Environmentally-Friendly Innovation Makes Tea Without a Kettle (Video)

The 2010s may well be remembered as the Golden Age of energy conservation: the ethos of environmentally-friendly living has been adopted by leading figures in society, but there still remains glory to be had for inventors
Environmentally-Friendly Innovation Makes Tea Without a Kettle (Video)
A prototype of the MIITO electric kettle (Kickstarter).
Jonathan Zhou
5/22/2015
Updated:
5/22/2015

In the history textbooks of the future, the 2010s may well be labeled as the Golden Age of energy conservation: the ethos of environmentally-friendly living has already been adopted by all the leading figures in society, but there still remains glory to be had for inventors and activists tackling seemingly insurmountable problems.

The year 2015, which introduced Tesla’s home-battery for solar energy, blade-less wind turbines, and Tesla again with its announcement of an electric car affordable for the average consumers, will be seen as a vintage year for energy conservation. But in technological innovation as well as in warfare, there are battles of annihilation, and there are skirmishes.
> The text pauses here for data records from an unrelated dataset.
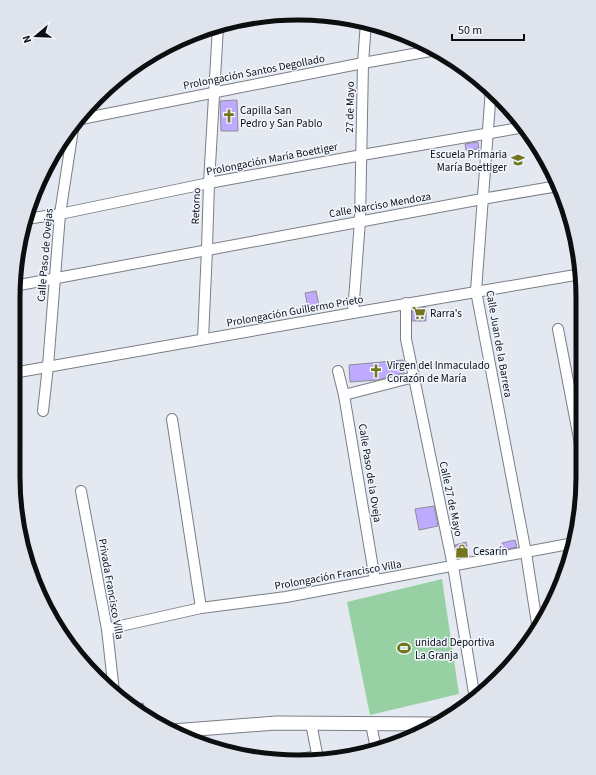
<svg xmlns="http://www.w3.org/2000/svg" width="596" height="775" font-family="'Source Sans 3',sans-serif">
<rect width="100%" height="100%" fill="#e4e9f1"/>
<polygon fill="#97d1a3" points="442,579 459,694 370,715 347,602"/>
<g fill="#beaaff" stroke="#8f8e96">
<polygon points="237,100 238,131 221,131 220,101"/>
<polygon points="478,142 479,149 466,150 465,144"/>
<polygon points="316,291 320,310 309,313 305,293"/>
<polygon points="426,307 426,321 412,321 412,309"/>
<polygon points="403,360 404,373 378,380 350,382 349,365"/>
<polygon points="434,506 438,526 419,530 415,509"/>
<polygon points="515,540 517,547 503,550 502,543"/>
<polygon points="466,542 469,556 458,558 455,545"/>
<polygon points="143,703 147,717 132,706"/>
</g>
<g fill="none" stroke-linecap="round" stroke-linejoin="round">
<g stroke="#7a7e86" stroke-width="12">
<g id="minor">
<polyline points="491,89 476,291 526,553 538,630"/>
<polyline points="76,120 363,63 436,50"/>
<polyline points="26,219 60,214 209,183 362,155 525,127"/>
<polyline points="14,286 482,199 558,186"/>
<polyline points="406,303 406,339 453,566 475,699"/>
<polyline points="353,313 360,221 363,63 366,22"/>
<polyline points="558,329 581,449"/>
<polyline points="203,339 207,249 209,183 218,26"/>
<polyline points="338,371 344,395 375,580"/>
<polyline points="13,373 353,313 581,274"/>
<polyline points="344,395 414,377"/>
<polyline points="43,411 48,366 60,214 74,123"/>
<polyline points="172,419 201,608"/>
<polyline points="81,491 107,629 114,692"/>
<polyline points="107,629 201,608 286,597 574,543"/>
<polyline points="311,723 318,759"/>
<polyline points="371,724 376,749"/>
<polyline points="289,761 318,756"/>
</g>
</g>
<g stroke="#7a7e86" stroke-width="15">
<polyline id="tertiary" points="172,731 276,723 435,724"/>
</g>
<use href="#minor" stroke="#fff" stroke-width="10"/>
<use href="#tertiary" stroke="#fff" stroke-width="13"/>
</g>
<defs>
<g id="church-bare" transform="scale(1.08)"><path d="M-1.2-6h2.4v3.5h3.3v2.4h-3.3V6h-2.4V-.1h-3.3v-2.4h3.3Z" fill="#74761d" stroke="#f1f6ff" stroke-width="2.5" paint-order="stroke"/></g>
<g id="school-bare" transform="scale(1.08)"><path d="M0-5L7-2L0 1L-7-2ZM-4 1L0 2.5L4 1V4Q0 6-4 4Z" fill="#74761d" stroke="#f1f6ff" stroke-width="2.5" paint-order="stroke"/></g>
<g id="supermarket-bare" transform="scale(1.08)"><path d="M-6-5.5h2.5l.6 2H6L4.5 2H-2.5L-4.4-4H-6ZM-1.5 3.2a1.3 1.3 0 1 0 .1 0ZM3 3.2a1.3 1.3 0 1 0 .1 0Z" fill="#74761d" stroke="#f1f6ff" stroke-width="2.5" paint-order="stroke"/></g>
<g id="shop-bare" transform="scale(1.08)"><path d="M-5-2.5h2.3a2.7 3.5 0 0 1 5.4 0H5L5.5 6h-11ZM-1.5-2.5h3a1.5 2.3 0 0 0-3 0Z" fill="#74761d" stroke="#f1f6ff" stroke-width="2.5" paint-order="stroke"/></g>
<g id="stadium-bare" transform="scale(1.08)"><path d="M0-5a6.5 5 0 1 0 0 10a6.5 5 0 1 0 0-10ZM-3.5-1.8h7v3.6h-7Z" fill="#74761d" stroke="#f1f6ff" stroke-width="2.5" paint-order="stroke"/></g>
</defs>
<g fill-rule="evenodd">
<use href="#church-bare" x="229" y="116"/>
<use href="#school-bare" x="518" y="160"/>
<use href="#supermarket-bare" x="419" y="313"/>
<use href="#church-bare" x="376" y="371"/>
<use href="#shop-bare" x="462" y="551"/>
<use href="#stadium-bare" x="404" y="648"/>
</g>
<g text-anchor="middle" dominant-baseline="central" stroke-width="3" stroke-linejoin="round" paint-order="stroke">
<g font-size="11" fill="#0c0e10" stroke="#f1f6ff">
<text transform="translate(254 72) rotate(-11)">Prolongación Santos Degollado</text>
<text transform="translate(350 107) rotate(-89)">27 de Mayo</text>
<text transform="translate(272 159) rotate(-11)">Prolongación María Boettiger</text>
<text transform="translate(380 205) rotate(-10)">Calle Narciso Mendoza</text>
<text transform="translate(196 206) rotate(-88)">Retorno</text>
<text transform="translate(45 255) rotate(-85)">Calle Paso de Ovejas</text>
<text transform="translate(295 311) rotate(-10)">Prolongación Guillermo Prieto</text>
<text transform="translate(499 344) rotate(80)">Calle Juan de la Barrera</text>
<text transform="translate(370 473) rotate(81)">Calle Paso de la Oveja</text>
<text transform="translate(451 499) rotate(78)">Calle 27 de Mayo</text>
<text transform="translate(338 575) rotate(-10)">Prolongación Francisco Villa</text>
<text transform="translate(111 589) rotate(80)">Privada Francisco Villa</text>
</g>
<g font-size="11" fill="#0c0e10" stroke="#f1f6ff" text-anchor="start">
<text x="240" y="110">Capilla San<tspan x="240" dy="13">Pedro y San Pablo</tspan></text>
<text x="507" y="154" text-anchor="end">Escuela Primaria<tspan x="507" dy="13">María Boettiger</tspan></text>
<text x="430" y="313">Rarra's</text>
<text x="387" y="365">Virgen del Inmaculado<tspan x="387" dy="13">Corazón de María</tspan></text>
<text x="473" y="551">Cesarín</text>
<text x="415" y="642">unidad Deportiva<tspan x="415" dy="13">La Granja</tspan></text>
</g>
</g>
<path d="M0 0H596V775H0ZM298 20H298A278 278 0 0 1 576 298V477A278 278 0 0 1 298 755H298A278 278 0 0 1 20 477V298A278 278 0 0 1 298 20Z" fill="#dfe3ec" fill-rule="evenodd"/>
<path fill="none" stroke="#0c0e10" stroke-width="5" d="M298 20H298A278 278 0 0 1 576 298V477A278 278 0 0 1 298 755H298A278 278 0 0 1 20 477V298A278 278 0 0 1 298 20Z"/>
<g transform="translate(36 36) rotate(251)" stroke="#f1f6ff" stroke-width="3" paint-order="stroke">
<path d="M0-3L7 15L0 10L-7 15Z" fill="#0c0e10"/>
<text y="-6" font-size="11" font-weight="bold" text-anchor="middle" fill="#0c0e10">N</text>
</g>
<path d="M452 34v6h72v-6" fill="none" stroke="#0c0e10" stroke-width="2"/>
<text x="458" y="34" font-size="12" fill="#0c0e10" stroke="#f1f6ff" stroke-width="3" paint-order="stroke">50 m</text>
</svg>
MIITO, the company that has started a Kickstarter for its “kettle” rod, belongs in the latter category. The concept for the device is simple: by heating up beverages such as tea with an immersion heater instead of a kettle, the consumer can save electricity in the process by not having to heat extra water.

“One day of extra energy use [from overfilling electric kettles] is enough to light all the streetlights in England for a night,” Leyla Acaroglu said in her 2014 TED talk. MIITO said that this quote was the inspiration behind the kettle rod project.

Immersion heaters are already an established product, but the available models are clunky and inconvenient: to heat your beverage, you have to plug the device into a power outlet and dangle the rod into your coffee mug.

MIITO is a step forward in both substance and style over previous immersion heaters. It uses induction heating instead of electric heating, where the self-standing rod gets its heat from the induction base below. Because the rod stands on itself, it’s much more convenient to use than conventional immersion heaters.

MIITO has already raised more than $360,000, double its $170,000 goal, but if you want to help save the world and get exclusive updates about the development of the kettle rod, there’s still 22 days left to donate 5 euros or more.